In 2014, Harold’s brother, Chris, spearheaded GrowTEC (Grow the Energy Circle Ltd), an initiative to convert organic waste produced on the farm into bioenergy and fertilizer, while offsetting carbon emissions. It all started with the potatoes—rotten potatoes, that is.

“We had many rotted potatoes that would be picked out,” explains Harold. “They wouldn’t go to the processing plants. We used to put those back out in the field, but we realized they were rotting because of disease and, as a result, we were inoculating our soil with the pathogens.”

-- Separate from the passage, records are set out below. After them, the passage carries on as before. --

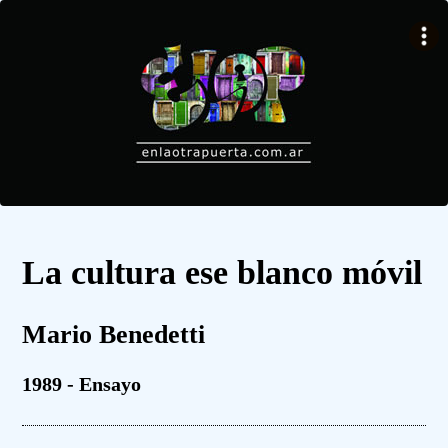
La cultura ese blanco móvil
Mario Benedetti
1989 - Ensayo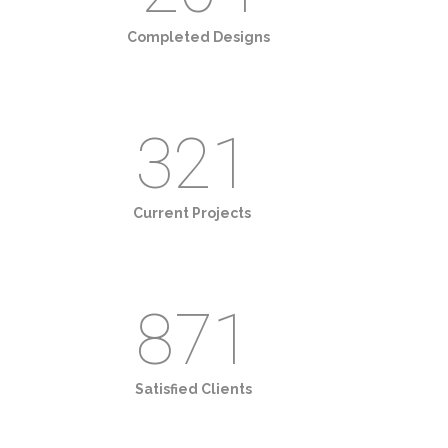
Completed Designs
321
Current Projects
985
Satisfied Clients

The Perry family turned to the idea of anaerobic digestion, or more specifically, a biogas plant that would allow them to process organic waste (rotten potatoes) through high heat to produce methane gas and nutrient rich, pathogen free soil amendments. 

“The anaerobic bacteria eat through all the organic matter and produce methane,” explains Harold. “And then we catch enough methane to run the equivalent of a train engine, 24/7. It supplies our farm with electricity needs — and three times as much.” The excess energy is then sold directly back to the Alberta electrical grid system.

In the first phase of the project, the biogas plant processes 20,000 tonnes of organic waste annually producing 4000 MWhr of renewable energy. They produce over 18,000 tonnes of pathogen free organic fertilizer. “We can fertilize between two to three fields with 10,000 gallons of the byproduct, which is rich in nutrients,” explains Harry.

Looking forward, the Perry family is also exploring new partnerships, including with a local First Nations organization, to establish a future solar farm along the edges of ponds.